─── Source extract

1. Start Seeds.
There's nothing more thrilling that to sow tiny seeds, then see them germinate and pop up out of the soil as small seedlings in a matter of days. Seed starting is a great gardening tip as a way to get kids involved in gardening. It's so easy -- all you need is potting soil, a vessel (or the ground), water, and seeds. Seed starting is also the most inexpensive way to raise plants.
Adding a thick layer of mulch around your garden plants and landscaping shrubs. Use whatever mulch you like or is readily available -- shredded cedar bark, pine needles, grass clippings, gravel or stone. All you need is a pretty, spreadable medium to place around the plants in your landscape or garden. Mulches made from plant material (bark, needles, clippings) will break down over time and can be refreshed with a top layer every couple of years.
3. Plant Fragrance.

──────
─── Records supplied

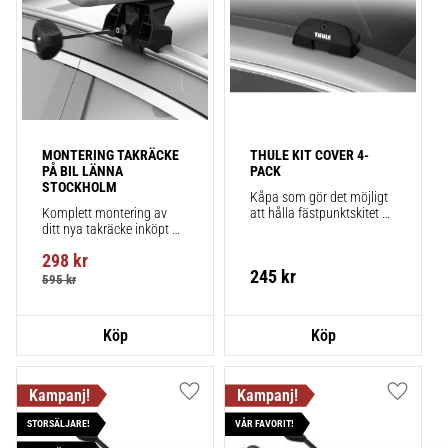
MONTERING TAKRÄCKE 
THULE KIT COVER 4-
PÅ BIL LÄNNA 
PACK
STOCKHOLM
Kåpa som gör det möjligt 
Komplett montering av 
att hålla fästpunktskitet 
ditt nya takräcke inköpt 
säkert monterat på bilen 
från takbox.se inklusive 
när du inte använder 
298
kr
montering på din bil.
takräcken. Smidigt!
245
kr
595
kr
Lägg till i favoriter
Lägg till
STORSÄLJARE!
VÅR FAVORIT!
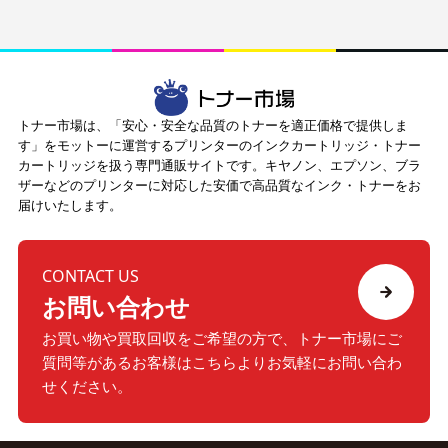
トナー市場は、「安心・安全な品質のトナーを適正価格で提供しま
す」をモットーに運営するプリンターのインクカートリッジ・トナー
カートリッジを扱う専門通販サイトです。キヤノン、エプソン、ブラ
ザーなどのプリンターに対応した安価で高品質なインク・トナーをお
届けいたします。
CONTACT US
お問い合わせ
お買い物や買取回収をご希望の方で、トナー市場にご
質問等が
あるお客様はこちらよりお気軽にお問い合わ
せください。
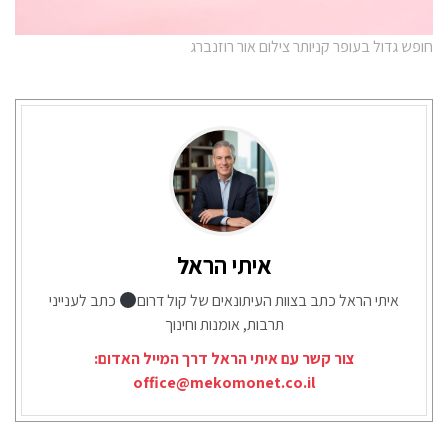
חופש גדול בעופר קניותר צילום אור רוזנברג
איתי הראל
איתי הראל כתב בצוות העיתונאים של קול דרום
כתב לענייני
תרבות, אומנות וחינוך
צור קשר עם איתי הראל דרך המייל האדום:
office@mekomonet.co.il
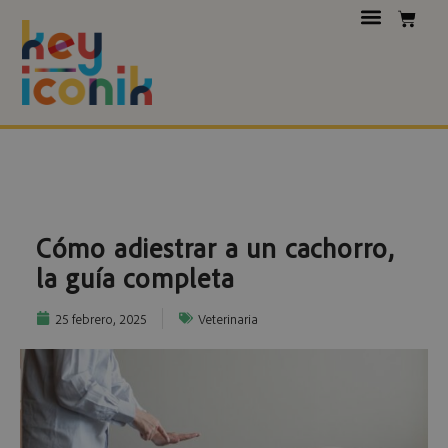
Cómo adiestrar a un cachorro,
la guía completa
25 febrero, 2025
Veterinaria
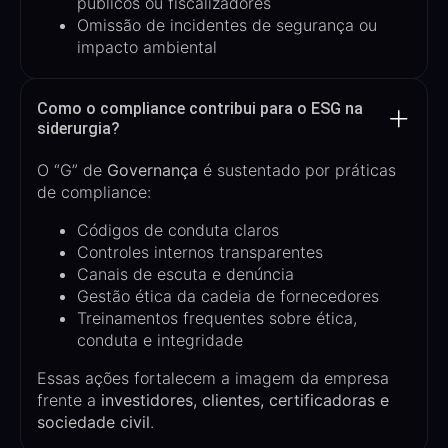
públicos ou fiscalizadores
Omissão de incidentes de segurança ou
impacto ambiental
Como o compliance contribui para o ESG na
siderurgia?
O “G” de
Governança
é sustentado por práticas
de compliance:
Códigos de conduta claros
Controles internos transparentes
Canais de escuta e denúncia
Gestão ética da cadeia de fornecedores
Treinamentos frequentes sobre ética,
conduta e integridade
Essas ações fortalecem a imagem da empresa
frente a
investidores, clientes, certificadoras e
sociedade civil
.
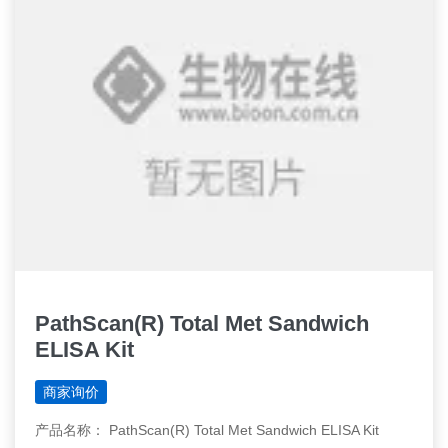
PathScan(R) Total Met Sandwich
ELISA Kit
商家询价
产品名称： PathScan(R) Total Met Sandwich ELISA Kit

──────
─── Records supplied

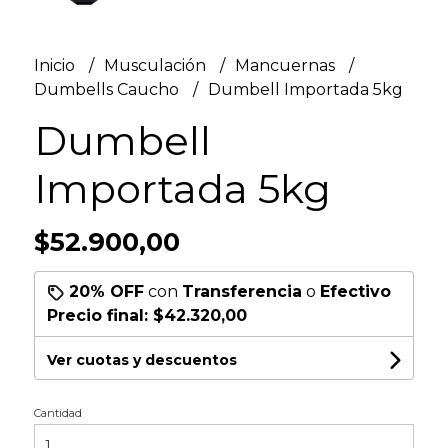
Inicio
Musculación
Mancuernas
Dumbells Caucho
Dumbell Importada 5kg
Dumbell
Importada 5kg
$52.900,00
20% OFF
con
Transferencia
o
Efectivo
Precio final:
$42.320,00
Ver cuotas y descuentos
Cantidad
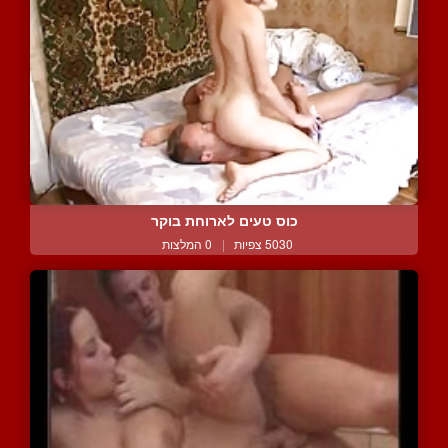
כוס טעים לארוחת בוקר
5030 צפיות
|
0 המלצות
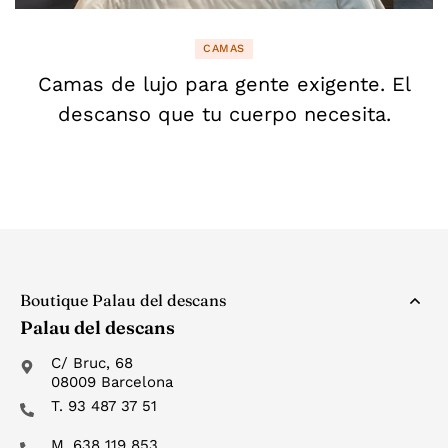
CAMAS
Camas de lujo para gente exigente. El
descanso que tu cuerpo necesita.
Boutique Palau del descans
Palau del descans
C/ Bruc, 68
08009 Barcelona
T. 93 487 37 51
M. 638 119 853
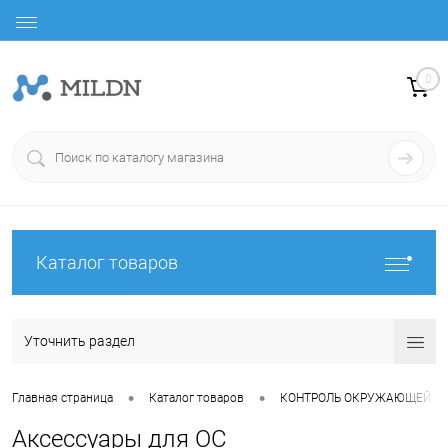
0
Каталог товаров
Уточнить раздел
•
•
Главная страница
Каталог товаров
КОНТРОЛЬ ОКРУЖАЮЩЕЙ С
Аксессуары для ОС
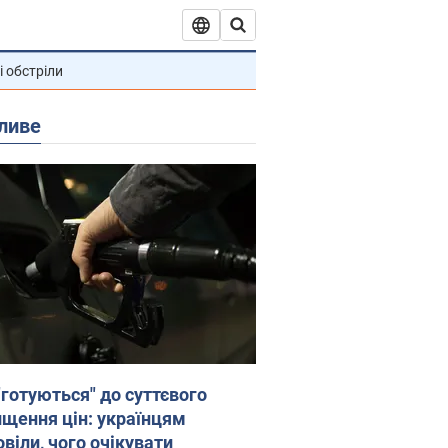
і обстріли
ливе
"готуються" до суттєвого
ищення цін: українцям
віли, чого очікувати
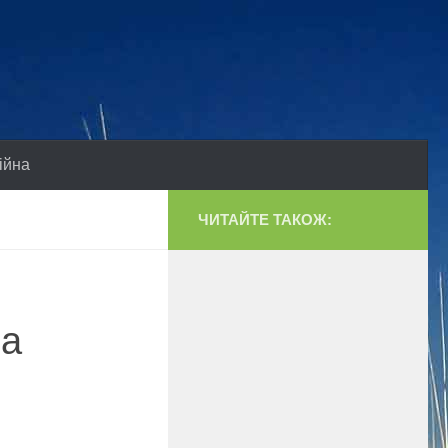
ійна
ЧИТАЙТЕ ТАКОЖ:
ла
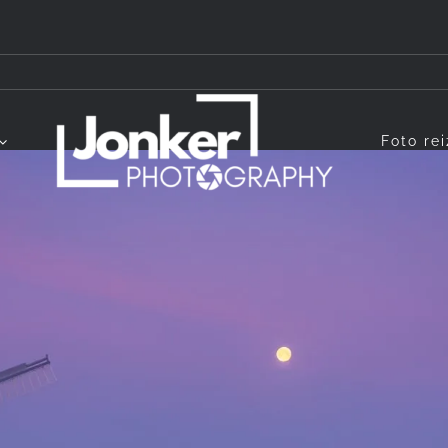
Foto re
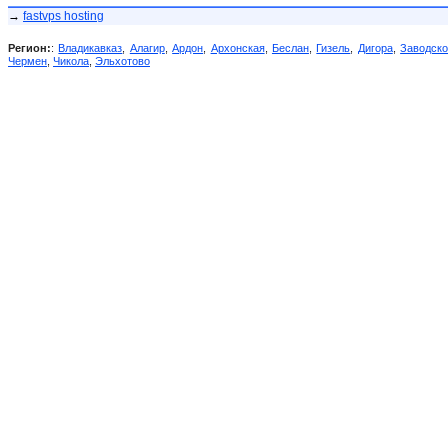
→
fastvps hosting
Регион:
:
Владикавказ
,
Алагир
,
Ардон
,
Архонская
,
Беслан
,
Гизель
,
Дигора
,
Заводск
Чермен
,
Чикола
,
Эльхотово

──────
─── Records supplied

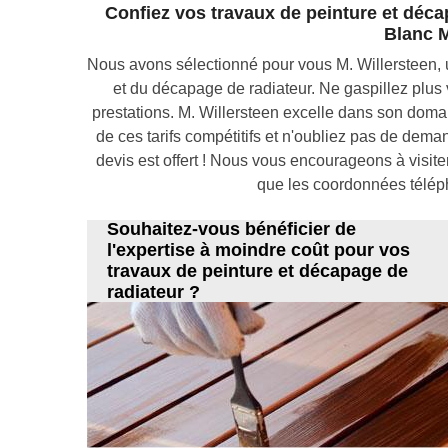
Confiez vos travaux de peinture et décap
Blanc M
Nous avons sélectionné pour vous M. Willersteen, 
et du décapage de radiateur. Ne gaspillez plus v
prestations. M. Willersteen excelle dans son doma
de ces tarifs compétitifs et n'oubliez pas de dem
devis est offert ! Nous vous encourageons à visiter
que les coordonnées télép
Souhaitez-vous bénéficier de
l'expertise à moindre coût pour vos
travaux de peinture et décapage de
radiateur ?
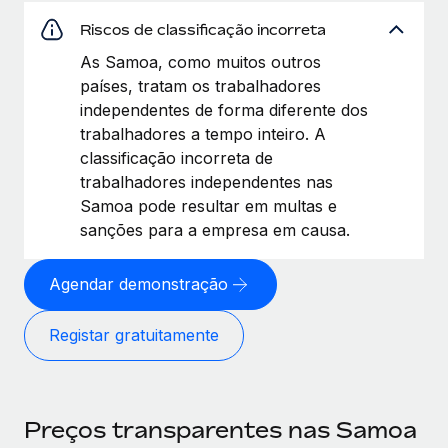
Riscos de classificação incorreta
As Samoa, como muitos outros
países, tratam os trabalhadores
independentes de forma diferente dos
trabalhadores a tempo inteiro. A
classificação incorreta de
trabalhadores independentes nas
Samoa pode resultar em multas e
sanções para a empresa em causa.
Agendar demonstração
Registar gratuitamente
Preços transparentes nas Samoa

──────

**Tasks to carry out:**
1. According to the gardening tips, what do you need to start seeds?
2. Continue the gardening tips from the last line shown.
The records are separate material and have no connection to the gardening tips.

**Answers for this exercise:**
1. Potting soil, a vessel (or the ground), water, and seeds.

2.
Flowers are beautiful just as they are, but why not add another dimension to your gardening experience? As a gardening tip, planting fragrant flowers and herbs means you'll be greeted with sweet perfume when you garden as well as beautiful flowers and foliage. The most fragrant perennial flowers include roses, peonies, and lilacs. Try perfumed annuals in containers; heliotrope, petunia, and alyssum all add scents. Tropical vines such as jasmine can add fragrance to a porch or patio.
4. Grow Herbs.
Even if you don't have room for a vegetable garden, a simple container on a patio provides a spot to grow a lush herb garden that offers all the flavors of the world at your fingertips. Herbs are eager growers, can take a little neglect, and produce delicious edible leaves and flowers. Try a mixed container combination of three herbs that reflect your cooking tastes -- Mediterranean: basil, thyme, oregano; Asian: cilantro, lemon grass, Thai basil; or French: parsley, tarragon, rosemary.
5. Add Tropicals.
Another gardening tip? Add the lush feeling of the tropics to porches and patios with leafy, tropical foliage plants. Palms, Dracaena, and Sanseiveria all do well on shaded front porches, providing instant jungle ambiance to outdoor dining and seating spaces. Enjoy them all summer, then bring them indoors and place in every room. Foliage plants help cleanse the air of indoor toxins.
6. Survey Your Garden.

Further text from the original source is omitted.